The covenant doesn’t belong to national Israel because they rejected the promised Offspring and choose instead to remain under the law. God may still bless them, indeed history seems to show that he is still watching over them, but the covenant is with Sarah and her children. This is why at the end of the letter to the Galatians when Paul picks up the pen himself, he says “And as for all who walk by this rule, peace and mercy be upon them, and upon the Israel of God.” (Galatians 6:16) The rule is a rejection of circumcision and blessing is upon those who agree with that and the Israel of God, that is, the offspring of the free woman, the church.

This is really just a fragment of a larger discussion on the covenant and the place of Israel in it. This little post doesn’t say all that is to be said on that subject. Consult a theologian before using this post.

God’s Purposes and the Nations

For the chastisement of the daughter of my people has been greater
than the punishment of Sodom,
which was overthrown in a moment,
and no hands were wrung for her. (Lamentations 4:6)

Sodom, for all her wickedness, got wiped out in a flash but Israel, for her unfaithfulness, suffered long under siege and exile and foreign rule. God directly eliminated Sodom but used the instrument of Babylon to punish Israel.
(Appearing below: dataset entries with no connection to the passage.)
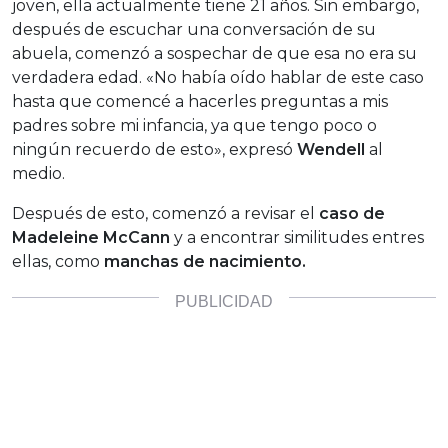
joven, ella actualmente tiene 21 años. Sin embargo,
después de escuchar una conversación de su
abuela, comenzó a sospechar de que esa no era su
verdadera edad. «No había oído hablar de este caso
hasta que comencé a hacerles preguntas a mis
padres sobre mi infancia, ya que tengo poco o
ningún recuerdo de esto», expresó
Wendell
al
medio.
Después de esto, comenzó a revisar el
caso de
Madeleine McCann
y a encontrar similitudes entres
ellas, como
manchas de nacimiento.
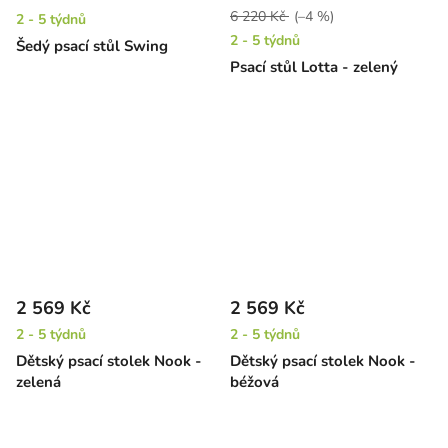
6 220 Kč
(–4 %)
2 - 5 týdnů
2 - 5 týdnů
Šedý psací stůl Swing
Psací stůl Lotta - zelený
2 569 Kč
2 569 Kč
2 - 5 týdnů
2 - 5 týdnů
Dětský psací stolek Nook -
Dětský psací stolek Nook -
zelená
béžová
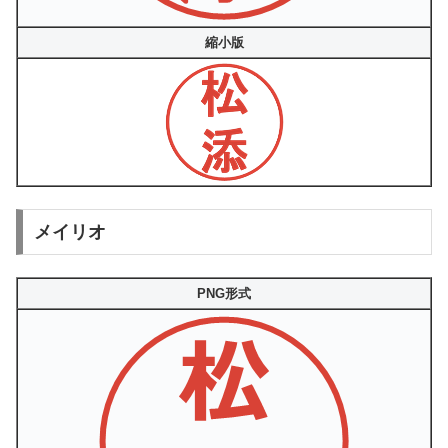
縮小版
メイリオ
PNG形式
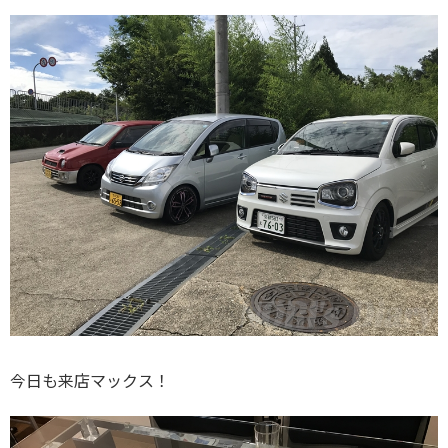
今日も来店マックス！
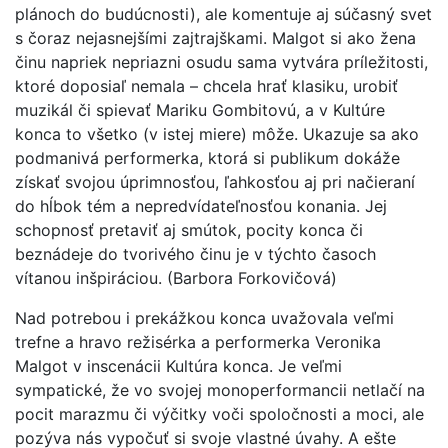
plánoch do budúcnosti), ale komentuje aj súčasný svet
s čoraz nejasnejšími zajtrajškami. Malgot si ako žena
činu napriek nepriazni osudu sama vytvára príležitosti,
ktoré doposiaľ nemala – chcela hrať klasiku, urobiť
muzikál či spievať Mariku Gombitovú, a v Kultúre
konca to všetko (v istej miere) môže. Ukazuje sa ako
podmanivá performerka, ktorá si publikum dokáže
získať svojou úprimnosťou, ľahkosťou aj pri načieraní
do hĺbok tém a nepredvídateľnosťou konania. Jej
schopnosť pretaviť aj smútok, pocity konca či
beznádeje do tvorivého činu je v týchto časoch
vítanou inšpiráciou. (Barbora Forkovičová)
Nad potrebou i prekážkou konca uvažovala veľmi
trefne a hravo režisérka a performerka Veronika
Malgot v inscenácii Kultúra konca. Je veľmi
sympatické, že vo svojej monoperformancii netlačí na
pocit marazmu či výčitky voči spoločnosti a moci, ale
pozýva nás vypočuť si svoje vlastné úvahy. A ešte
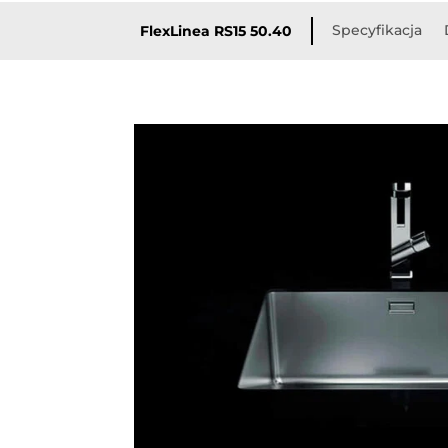
Specyfikacja
FlexLinea RS15 50.40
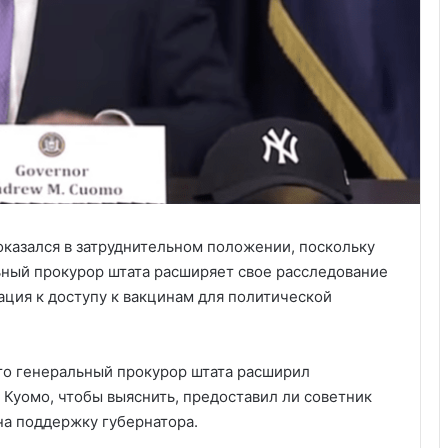
казался в затруднительном положении, поскольку
льный прокурор штата расширяет свое расследование
ация к доступу к вакцинам для политической
 что генеральный прокурор штата расширил
Куомо, чтобы выяснить, предоставил ли советник
на поддержку губернатора.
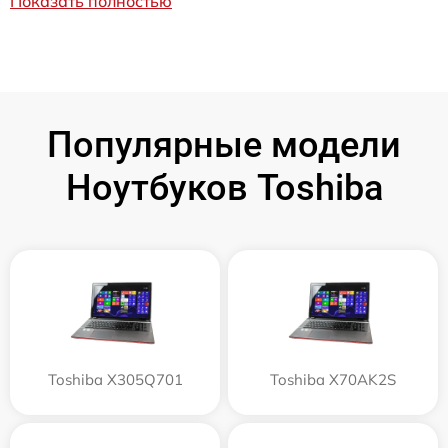
Показать полностью
Популярные модели
Ноутбуков Toshiba
Toshiba X305Q701
Toshiba X70AK2S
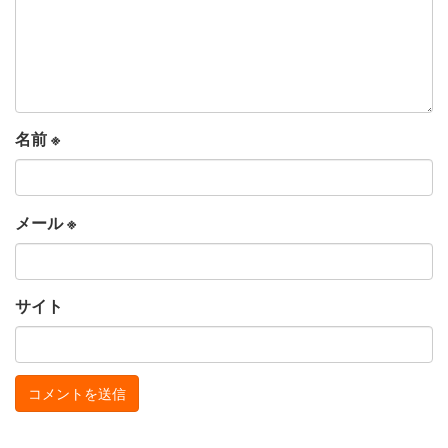
名前
※
メール
※
サイト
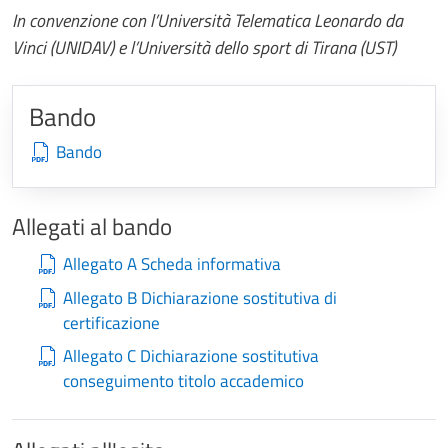
In convenzione con l’Università Telematica Leonardo da
Vinci (UNIDAV) e l’Università dello sport di Tirana (UST)
Bando
Bando
Allegati al bando
Allegato A Scheda informativa
Allegato B Dichiarazione sostitutiva di
certificazione
Allegato C Dichiarazione sostitutiva
conseguimento titolo accademico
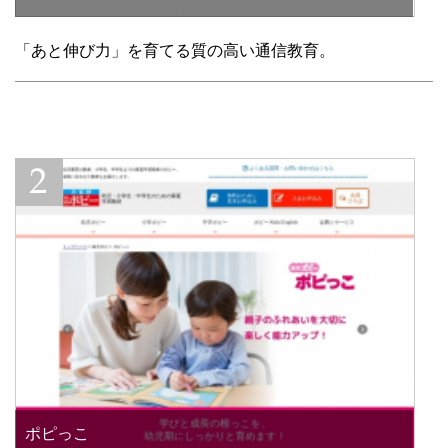
「あと伸び力」を育てる質の高い通信教育。
ポピっこ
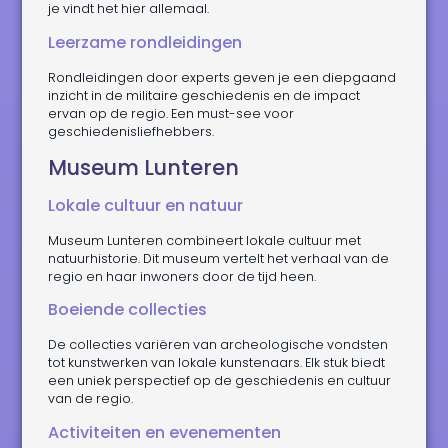
je vindt het hier allemaal.
Leerzame rondleidingen
Rondleidingen door experts geven je een diepgaand
inzicht in de militaire geschiedenis en de impact
ervan op de regio. Een must-see voor
geschiedenisliefhebbers.
Museum Lunteren
Lokale cultuur en natuur
Museum Lunteren combineert lokale cultuur met
natuurhistorie. Dit museum vertelt het verhaal van de
regio en haar inwoners door de tijd heen.
Boeiende collecties
De collecties variëren van archeologische vondsten
tot kunstwerken van lokale kunstenaars. Elk stuk biedt
een uniek perspectief op de geschiedenis en cultuur
van de regio.
Activiteiten en evenementen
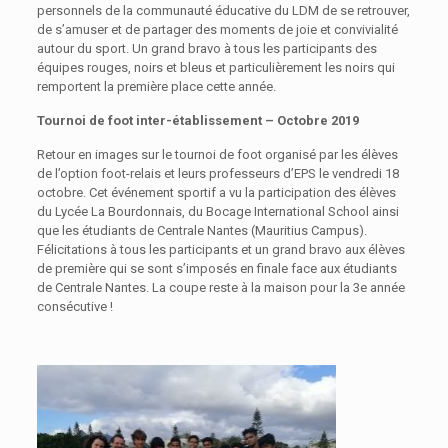
personnels de la communauté éducative du LDM de se retrouver,
de s’amuser et de partager des moments de joie et convivialité
autour du sport. Un grand bravo à tous les participants des
équipes rouges, noirs et bleus et particulièrement les noirs qui
remportent la première place cette année.
Tournoi de foot inter-établissement – Octobre 2019
Retour en images sur le tournoi de foot organisé par les élèves
de l’option foot-relais et leurs professeurs d’EPS le vendredi 18
octobre. Cet événement sportif a vu la participation des élèves
du Lycée La Bourdonnais, du Bocage International School ainsi
que les étudiants de Centrale Nantes (Mauritius Campus).
Félicitations à tous les participants et un grand bravo aux élèves
de première qui se sont s’imposés en finale face aux étudiants
de Centrale Nantes. La coupe reste à la maison pour la 3e année
consécutive !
God didn’t have the covenant relationship with Sodom that he had with Israel; he had not given his oracles to Sodom, he had not promised to raise up Eve’s seed from Sodom, his promise would flow through Abraham’s seed, not through Sodom’s gates. When Sodom’s wickedness was full their time was over. When Israel’s wickedness was full it was time for their exile till the land had its rest. As far as the nation goes, what purpose does God have to bring Israel back? What promise is he yet to deliver if Jesus has come and they rejected and killed him?

Well, there is still hope. God didn’t punish Israel after Jesus’ death and resurrection they way he’d punished Sodom; that is, fire didn’t fall from heaven and consume Jerusalem. Instead God, as he had done in the first exile, used the instrumentality of a nation, this time Rome, to scatter the Jews and level Jerusalem. So if the pattern noticed above holds, then there is still a future for Israel and Egypt and Assyria and Rome and the rest of the nations since he didn’t wipe them out after Jesus’ death and resurrection.

While it is true that God doesn’t change, it is also true that his purposes for different nations and people are not uniform. At the same time, he doesn’t pretend he didn’t see sin. Jesus died for his people and their sins are atoned for, but when entire nations act wickedly he deals with them as well. Just like in Israel, those who trust him are saved but the nation may be doomed to fall even if it doesn’t involve fireballs from the sky. The promise of Revelation 5:9-10 shows this to be so. There were people “from every tribe and language and people and nation” but there weren’t nations standing there.